Cliff Hardy est un détective privé qui vit à Sydney, dans un petit logement décoré de plantes renommées pour leur capacité à survivre malgré l'absence de soins. Ses factures nécessitant un règlement rapide, il espère un client. En l'occurrence, il s'agit d'une cliente, une Lady âgée, veuve, qui sentant sa fin proche, lui confie la mission – bien rétribuée si résultats - de retrouver un hypothétique petit-fils dont elle ignore tout, ayant rompu sa relation avec sa fille unique.
Cliff part de zéro, l'existence de l'héritier n'est pas établie ; inconnue l'adresse de sa mère. Utilisant des bribes homéopathiques d'informations vieilles de trois décennies, le détective se lance dans une recherche à l'issue incertaine. Il fonctionne par réflexes, bondissant d'un détail à un autre sans rien calculer, espérant que les indices finiront par s'emboîter et le rapprocher du centre nerveux de l'histoire. de fragiles témoignages à recueillir lui font traverser l'Australie de Sydney à Canberra, à bord de sa vieille Falcon, aussi voyante qu'un clown à un enterrement. Faut-il toucher le fond de l'incompréhension avant que la clarté se fasse ?
Pourquoi
Peter Corris ne bénéficie-t-il pas d'une plus grande notoriété en France ? That is the question. J'ai éprouvé un grand plaisir en lisant ce roman publié en 1982, traduit en 1989 par Rivages/noir sous la direction de
François Guérif. Si le point de départ de l'intrigue – recherche d'un héritier avant le grand sommeil – est un classique des romans noirs, tout est dans l'art et la manière d'interpréter la partition.

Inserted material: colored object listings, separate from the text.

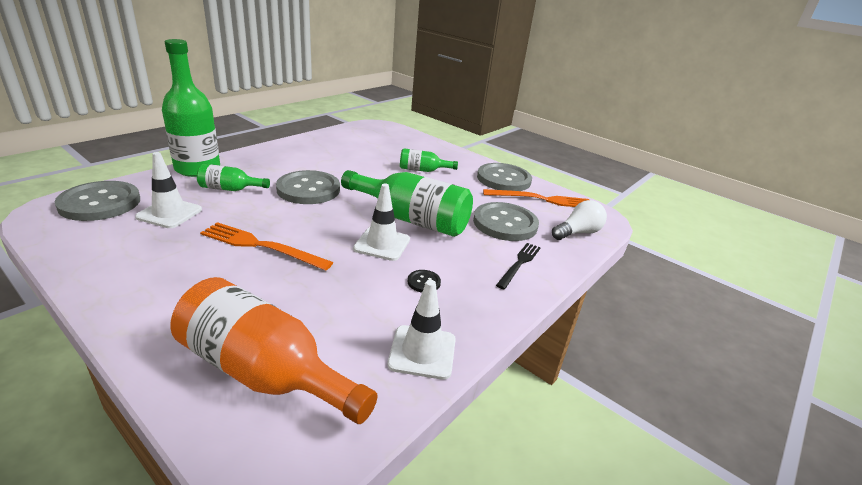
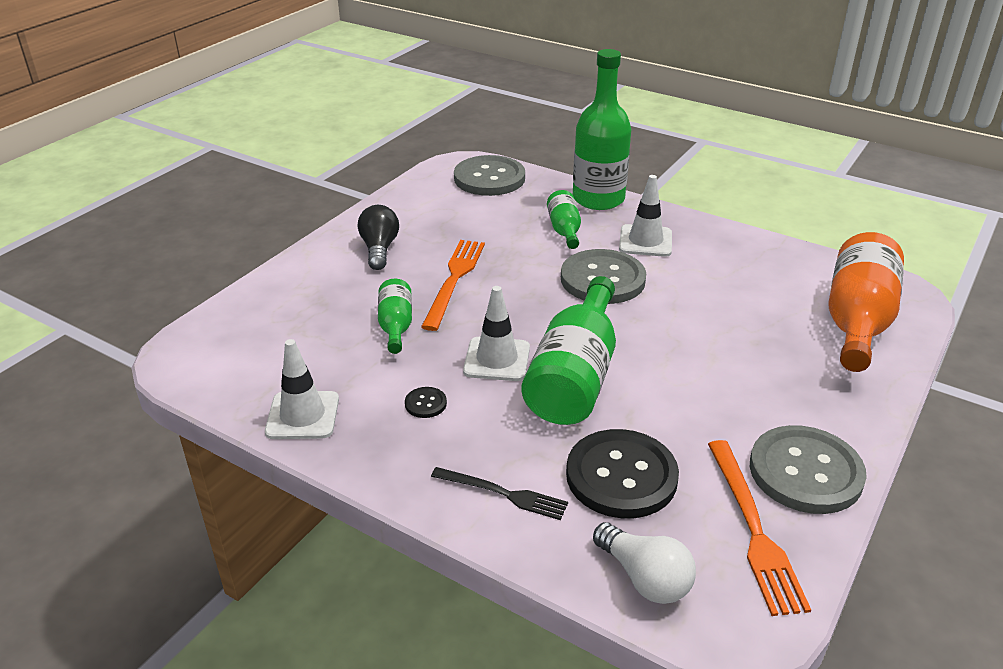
camera: 85 degrees right, 5 degrees up
(168, 280) = (379, 249): none -> black light bulb
(169, 213) = (490, 215): white traffic cone -> white traffic cone (645, 241)
(265, 372) = (268, 328): orange bottle -> orange bottle (857, 322)
(423, 170) = (754, 368): green bottle -> green bottle (396, 326)
(505, 223) = (621, 476): grey button -> black button

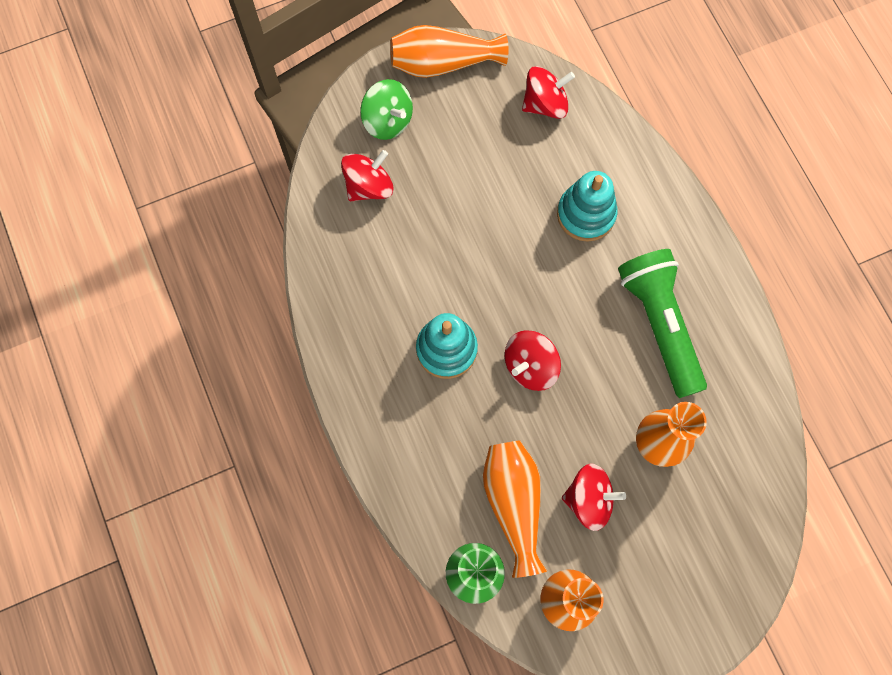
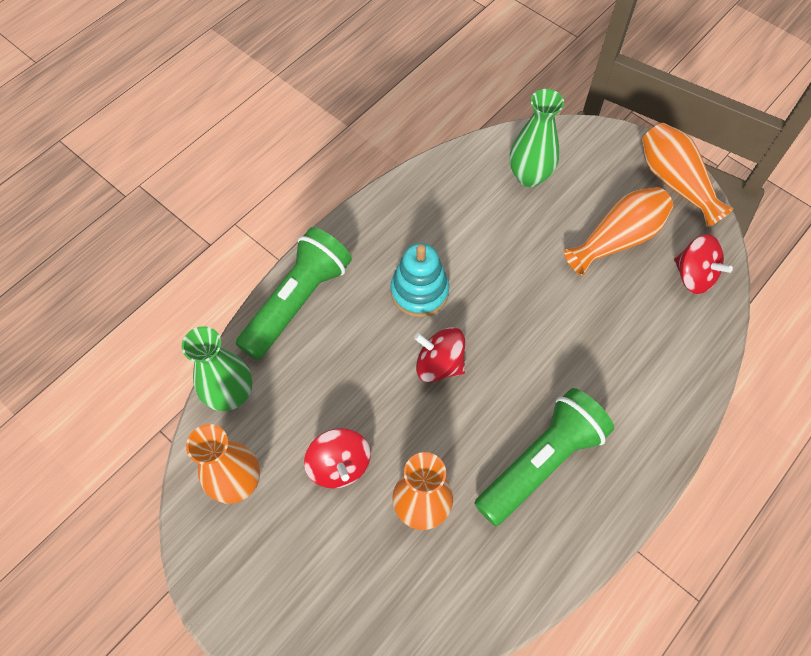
camera: 65 degrees right, 10 degrees down
(369, 186) = (529, 176): red spinning top -> green vase
(388, 121) = (595, 165): green spinning top -> none
(402, 470) = (297, 302): none -> green flashlight
(514, 504) = (307, 402): orange vase -> orange vase (618, 239)
(586, 214) = (610, 352): turquoise stacking toy -> none

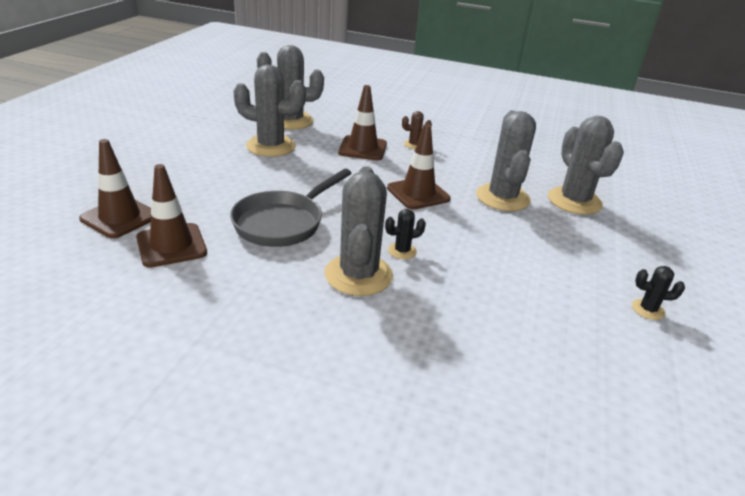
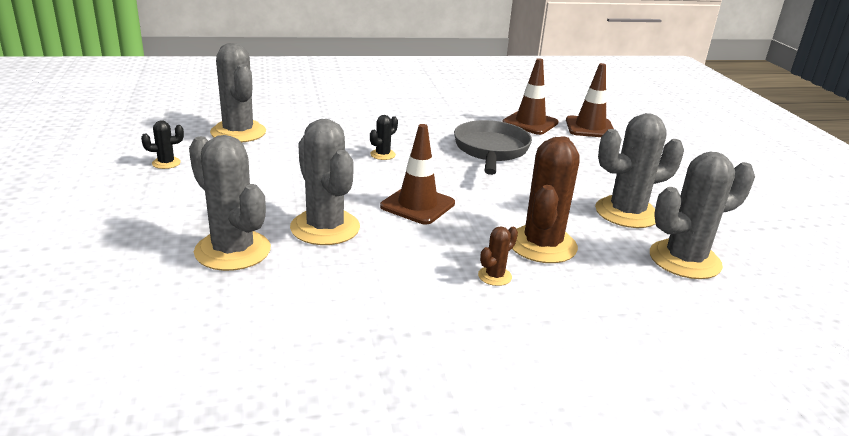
camera: 150 degrees right, 5 degrees down
(358, 275) = (397, 135): grey cactus -> grey cactus (238, 132)
(362, 148) = (542, 245): brown traffic cone -> brown cactus

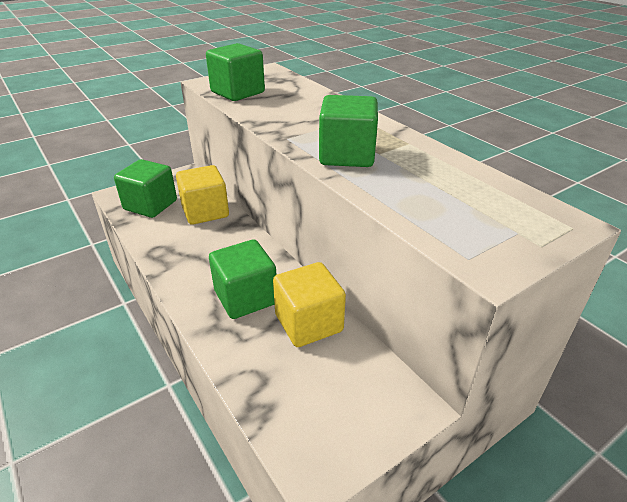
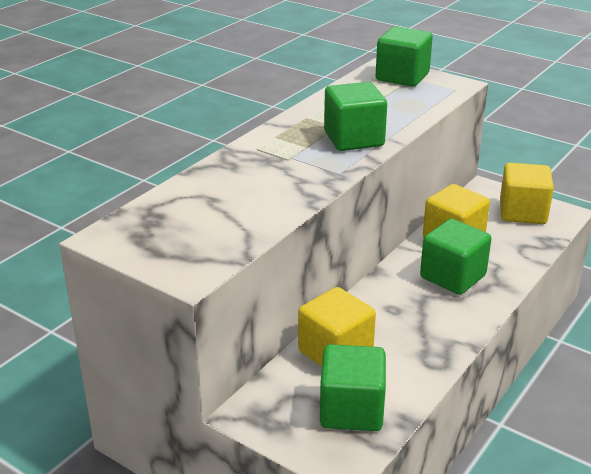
camera: 110 degrees left, 5 degrees down
(237, 92) = (224, 234): green cube -> green cube (402, 77)
(335, 417) = (522, 212): none -> yellow cube

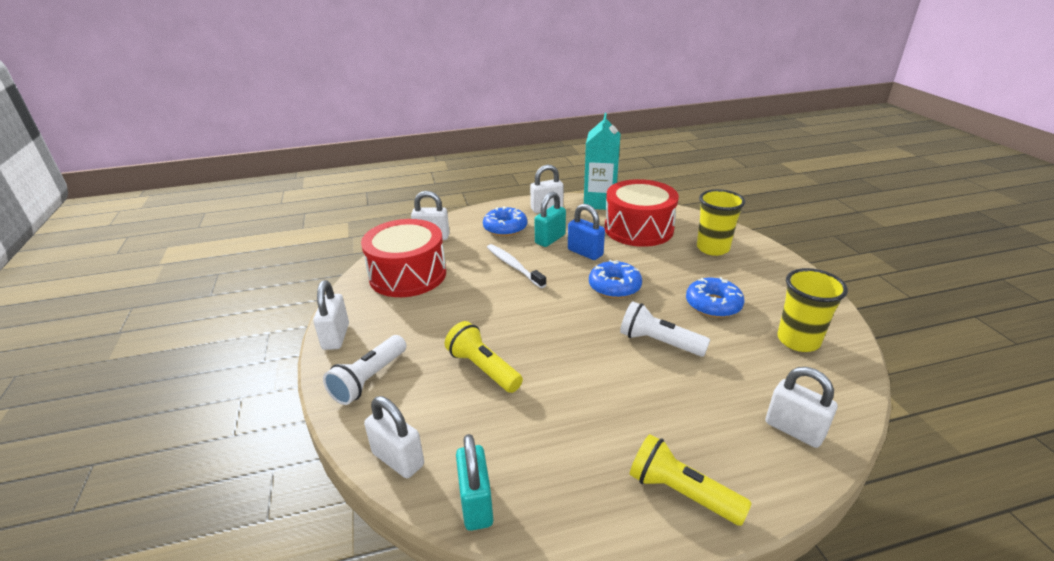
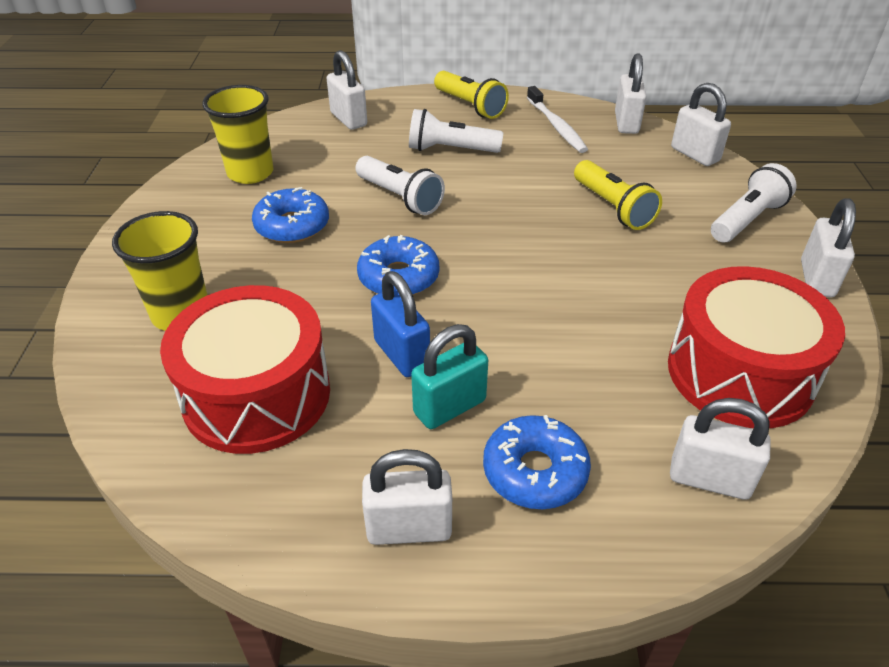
camera: 165 degrees left, 10 degrees up
(476, 504) = (626, 123): turquoise padlock -> white padlock
(514, 266) = (542, 351): white toothbrush -> white toothbrush (556, 126)
(599, 202) = (263, 520): turquoise carton -> none
(654, 407) = (450, 150): none -> white flashlight

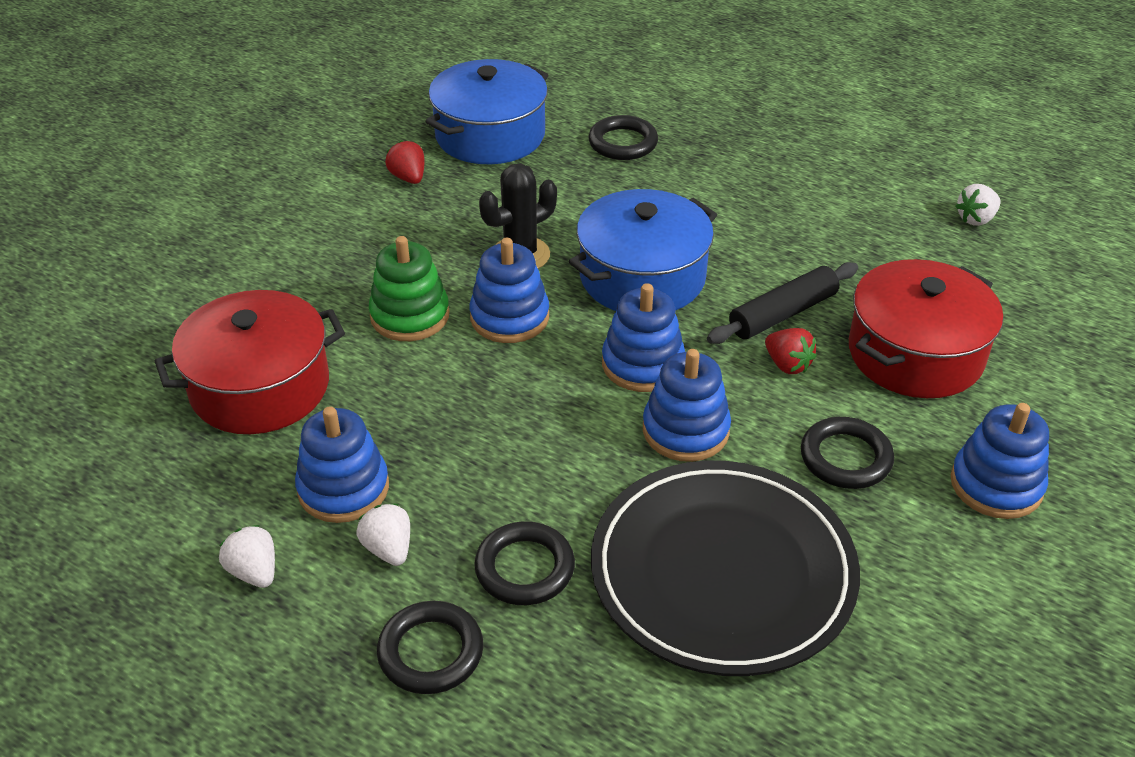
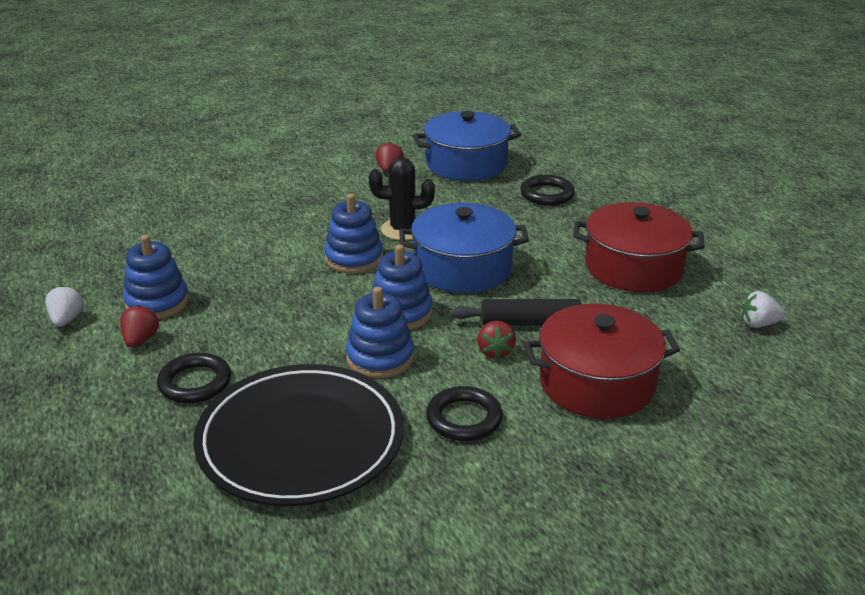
camera: 35 degrees right, 10 degrees down
(260, 387) = (180, 239): red pot -> red pot (633, 267)
(388, 549) = (140, 340): white strawberry -> red strawberry
(410, 316) = (299, 236): green stacking toy -> none
(430, 652) = (96, 397): black ring -> none
(996, 485) = (552, 484): blue stacking toy -> none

Et justement, l'art et la manière sont la spécialité de
Peter Corris, surnommé par la presse américaine « Le Chandler australien ». Je nuance cette élogieuse comparaison car personnellement je trouve l'auteur beaucoup plus proche de
John Ross MacDonald, dont le fiston Lew Archer partage de fortes similitudes avec Cliff Hardy. Tous deux ont un code moral irréprochable et portent des valeurs humanistes et progressistes. Ils ne jugent pas, sont respectueux des convictions de chacun, et aussi des femmes alors que Me too n'a pas encore entrepris le grand ménage. Dans
le garçon merveilleux,
Peter Corris évoque les mariages forcés et les enfants non désirés qui ont été en leur temps, l'une des premières causes de la misère humaine australienne. le style élégamment percutant, le choix original des mots, la formule qui fait mouche donnent au personnage de Cliff Hardy son caractère, renforcé par l'auto-dérision et l'humour dont l'auteur a doté son héros. Dans
le garçon merveilleux, une voiture «dérape dans un virage comme si quelqu'un avait abaissé un drapeau à damier » ; « nous nous embrassions comme si je devais partir au front le lendemain » ; «Il agite les bras comme un homme qui guide un avion pour l'atterrissage » ; «Elle l'observait comme si elle projetait de le faire empailler ». J'en passe et de bien meilleures...
Bref, un vrai régal de lecture. Un auteur que j'invite tous les amateurs de noir à découvrir.